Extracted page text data
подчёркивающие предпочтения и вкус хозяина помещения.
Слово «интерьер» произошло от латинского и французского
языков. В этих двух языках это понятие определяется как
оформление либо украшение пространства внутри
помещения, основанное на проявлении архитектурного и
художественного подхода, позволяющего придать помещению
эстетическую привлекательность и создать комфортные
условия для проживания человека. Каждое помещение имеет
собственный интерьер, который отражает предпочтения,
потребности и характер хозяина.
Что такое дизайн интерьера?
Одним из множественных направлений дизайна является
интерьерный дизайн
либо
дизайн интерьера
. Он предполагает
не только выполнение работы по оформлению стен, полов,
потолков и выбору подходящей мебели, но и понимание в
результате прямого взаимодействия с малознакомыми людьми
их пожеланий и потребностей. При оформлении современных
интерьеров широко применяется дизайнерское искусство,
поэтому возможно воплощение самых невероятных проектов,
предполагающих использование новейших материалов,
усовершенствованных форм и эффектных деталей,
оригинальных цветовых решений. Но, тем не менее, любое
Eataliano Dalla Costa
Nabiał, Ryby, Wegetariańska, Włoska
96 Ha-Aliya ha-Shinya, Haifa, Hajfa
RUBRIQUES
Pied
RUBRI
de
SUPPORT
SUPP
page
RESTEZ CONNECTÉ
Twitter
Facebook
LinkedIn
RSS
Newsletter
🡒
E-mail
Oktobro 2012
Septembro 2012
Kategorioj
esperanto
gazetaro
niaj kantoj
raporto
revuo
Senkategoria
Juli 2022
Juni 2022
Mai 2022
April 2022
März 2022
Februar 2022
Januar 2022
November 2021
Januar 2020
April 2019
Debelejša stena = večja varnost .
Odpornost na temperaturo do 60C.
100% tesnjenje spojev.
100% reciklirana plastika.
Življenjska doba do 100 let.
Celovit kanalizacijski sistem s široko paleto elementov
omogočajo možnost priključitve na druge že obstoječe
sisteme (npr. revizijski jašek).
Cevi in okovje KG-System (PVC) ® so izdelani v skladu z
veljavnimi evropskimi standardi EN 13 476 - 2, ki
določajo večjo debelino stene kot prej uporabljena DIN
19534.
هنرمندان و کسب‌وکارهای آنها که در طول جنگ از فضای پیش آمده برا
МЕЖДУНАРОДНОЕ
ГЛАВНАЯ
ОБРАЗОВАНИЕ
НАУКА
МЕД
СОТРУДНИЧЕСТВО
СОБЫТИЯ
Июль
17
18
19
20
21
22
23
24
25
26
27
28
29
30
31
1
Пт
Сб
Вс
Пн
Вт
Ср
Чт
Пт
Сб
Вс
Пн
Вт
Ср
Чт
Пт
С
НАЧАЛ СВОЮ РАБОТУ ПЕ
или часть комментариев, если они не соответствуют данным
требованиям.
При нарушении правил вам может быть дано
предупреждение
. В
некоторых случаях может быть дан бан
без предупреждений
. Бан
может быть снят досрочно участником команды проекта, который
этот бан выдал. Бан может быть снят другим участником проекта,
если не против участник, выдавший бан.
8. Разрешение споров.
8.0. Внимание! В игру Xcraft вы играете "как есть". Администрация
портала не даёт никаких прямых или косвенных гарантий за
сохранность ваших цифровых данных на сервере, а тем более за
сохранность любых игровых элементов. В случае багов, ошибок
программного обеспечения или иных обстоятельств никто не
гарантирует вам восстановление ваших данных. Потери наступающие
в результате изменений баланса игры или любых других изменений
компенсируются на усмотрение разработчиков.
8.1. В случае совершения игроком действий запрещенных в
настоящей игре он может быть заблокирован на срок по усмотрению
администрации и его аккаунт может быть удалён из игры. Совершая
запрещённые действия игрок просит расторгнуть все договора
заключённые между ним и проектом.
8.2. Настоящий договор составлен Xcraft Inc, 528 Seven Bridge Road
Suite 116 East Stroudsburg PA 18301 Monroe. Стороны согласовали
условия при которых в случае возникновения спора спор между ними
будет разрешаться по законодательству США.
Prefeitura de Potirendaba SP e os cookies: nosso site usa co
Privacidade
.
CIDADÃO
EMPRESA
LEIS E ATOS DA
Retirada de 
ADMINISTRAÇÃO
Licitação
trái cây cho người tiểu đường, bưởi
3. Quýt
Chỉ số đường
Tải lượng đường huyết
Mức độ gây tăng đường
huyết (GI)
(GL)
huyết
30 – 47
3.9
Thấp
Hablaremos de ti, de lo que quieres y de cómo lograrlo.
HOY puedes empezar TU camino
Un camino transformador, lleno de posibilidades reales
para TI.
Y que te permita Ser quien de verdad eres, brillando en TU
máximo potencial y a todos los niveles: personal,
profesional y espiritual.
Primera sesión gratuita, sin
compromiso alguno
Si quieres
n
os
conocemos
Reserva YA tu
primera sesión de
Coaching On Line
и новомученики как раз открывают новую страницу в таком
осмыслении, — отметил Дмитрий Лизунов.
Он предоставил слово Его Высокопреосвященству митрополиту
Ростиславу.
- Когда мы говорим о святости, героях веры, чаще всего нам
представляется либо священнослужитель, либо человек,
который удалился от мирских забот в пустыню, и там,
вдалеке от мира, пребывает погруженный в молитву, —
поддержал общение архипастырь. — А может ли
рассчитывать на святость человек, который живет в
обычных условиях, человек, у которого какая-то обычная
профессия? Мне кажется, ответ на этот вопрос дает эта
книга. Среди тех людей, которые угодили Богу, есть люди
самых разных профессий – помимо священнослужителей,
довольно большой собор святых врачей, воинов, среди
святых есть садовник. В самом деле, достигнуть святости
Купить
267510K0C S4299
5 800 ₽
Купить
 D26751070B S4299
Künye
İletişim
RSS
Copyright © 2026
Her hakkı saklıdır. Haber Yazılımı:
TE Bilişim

- [REQUIRED WORK]: Every line in the records has to be written out again exactly.

- [RESULT]:
подчёркивающие предпочтения и вкус хозяина помещения.
Слово «интерьер» произошло от латинского и французского
языков. В этих двух языках это понятие определяется как
оформление либо украшение пространства внутри
помещения, основанное на проявлении архитектурного и
художественного подхода, позволяющего придать помещению
эстетическую привлекательность и создать комфортные
условия для проживания человека. Каждое помещение имеет
собственный интерьер, который отражает предпочтения,
потребности и характер хозяина.
Что такое дизайн интерьера?
Одним из множественных направлений дизайна является
интерьерный дизайн
либо
дизайн интерьера
. Он предполагает
не только выполнение работы по оформлению стен, полов,
потолков и выбору подходящей мебели, но и понимание в
результате прямого взаимодействия с малознакомыми людьми
их пожеланий и потребностей. При оформлении современных
интерьеров широко применяется дизайнерское искусство,
поэтому возможно воплощение самых невероятных проектов,
предполагающих использование новейших материалов,
усовершенствованных форм и эффектных деталей,
оригинальных цветовых решений. Но, тем не менее, любое
Eataliano Dalla Costa
Nabiał, Ryby, Wegetariańska, Włoska
96 Ha-Aliya ha-Shinya, Haifa, Hajfa
RUBRIQUES
Pied
RUBRI
de
SUPPORT
SUPP
page
RESTEZ CONNECTÉ
Twitter
Facebook
LinkedIn
RSS
Newsletter
🡒
E-mail
Oktobro 2012
Septembro 2012
Kategorioj
esperanto
gazetaro
niaj kantoj
raporto
revuo
Senkategoria
Juli 2022
Juni 2022
Mai 2022
April 2022
März 2022
Februar 2022
Januar 2022
November 2021
Januar 2020
April 2019
Debelejša stena = večja varnost .
Odpornost na temperaturo do 60C.
100% tesnjenje spojev.
100% reciklirana plastika.
Življenjska doba do 100 let.
Celovit kanalizacijski sistem s široko paleto elementov
omogočajo možnost priključitve na druge že obstoječe
sisteme (npr. revizijski jašek).
Cevi in okovje KG-System (PVC) ® so izdelani v skladu z
veljavnimi evropskimi standardi EN 13 476 - 2, ki
določajo večjo debelino stene kot prej uporabljena DIN
19534.
هنرمندان و کسب‌وکارهای آنها که در طول جنگ از فضای پیش آمده برا
МЕЖДУНАРОДНОЕ
ГЛАВНАЯ
ОБРАЗОВАНИЕ
НАУКА
МЕД
СОТРУДНИЧЕСТВО
СОБЫТИЯ
Июль
17
18
19
20
21
22
23
24
25
26
27
28
29
30
31
1
Пт
Сб
Вс
Пн
Вт
Ср
Чт
Пт
Сб
Вс
Пн
Вт
Ср
Чт
Пт
С
НАЧАЛ СВОЮ РАБОТУ ПЕ
или часть комментариев, если они не соответствуют данным
требованиям.
При нарушении правил вам может быть дано
предупреждение
. В
некоторых случаях может быть дан бан
без предупреждений
. Бан
может быть снят досрочно участником команды проекта, который
этот бан выдал. Бан может быть снят другим участником проекта,
если не против участник, выдавший бан.
8. Разрешение споров.
8.0. Внимание! В игру Xcraft вы играете "как есть". Администрация
портала не даёт никаких прямых или косвенных гарантий за
сохранность ваших цифровых данных на сервере, а тем более за
сохранность любых игровых элементов. В случае багов, ошибок
программного обеспечения или иных обстоятельств никто не
гарантирует вам восстановление ваших данных. Потери наступающие
в результате изменений баланса игры или любых других изменений
компенсируются на усмотрение разработчиков.
8.1. В случае совершения игроком действий запрещенных в
настоящей игре он может быть заблокирован на срок по усмотрению
администрации и его аккаунт может быть удалён из игры. Совершая
запрещённые действия игрок просит расторгнуть все договора
заключённые между ним и проектом.
8.2. Настоящий договор составлен Xcraft Inc, 528 Seven Bridge Road
Suite 116 East Stroudsburg PA 18301 Monroe. Стороны согласовали
условия при которых в случае возникновения спора спор между ними
будет разрешаться по законодательству США.
Prefeitura de Potirendaba SP e os cookies: nosso site usa co
Privacidade
.
CIDADÃO
EMPRESA
LEIS E ATOS DA
Retirada de 
ADMINISTRAÇÃO
Licitação
trái cây cho người tiểu đường, bưởi
3. Quýt
Chỉ số đường
Tải lượng đường huyết
Mức độ gây tăng đường
huyết (GI)
(GL)
huyết
30 – 47
3.9
Thấp
Hablaremos de ti, de lo que quieres y de cómo lograrlo.
HOY puedes empezar TU camino
Un camino transformador, lleno de posibilidades reales
para TI.
Y que te permita Ser quien de verdad eres, brillando en TU
máximo potencial y a todos los niveles: personal,
profesional y espiritual.
Primera sesión gratuita, sin
compromiso alguno
Si quieres
n
os
conocemos
Reserva YA tu
primera sesión de
Coaching On Line
и новомученики как раз открывают новую страницу в таком
осмыслении, — отметил Дмитрий Лизунов.
Он предоставил слово Его Высокопреосвященству митрополиту
Ростиславу.
- Когда мы говорим о святости, героях веры, чаще всего нам
представляется либо священнослужитель, либо человек,
который удалился от мирских забот в пустыню, и там,
вдалеке от мира, пребывает погруженный в молитву, —
поддержал общение архипастырь. — А может ли
рассчитывать на святость человек, который живет в
обычных условиях, человек, у которого какая-то обычная
профессия? Мне кажется, ответ на этот вопрос дает эта
книга. Среди тех людей, которые угодили Богу, есть люди
самых разных профессий – помимо священнослужителей,
довольно большой собор святых врачей, воинов, среди
святых есть садовник. В самом деле, достигнуть святости
Купить
267510K0C S4299
5 800 ₽
Купить
 D26751070B S4299
Künye
İletişim
RSS
Copyright © 2026
Her hakkı saklıdır. Haber Yazılımı:
TE Bilişim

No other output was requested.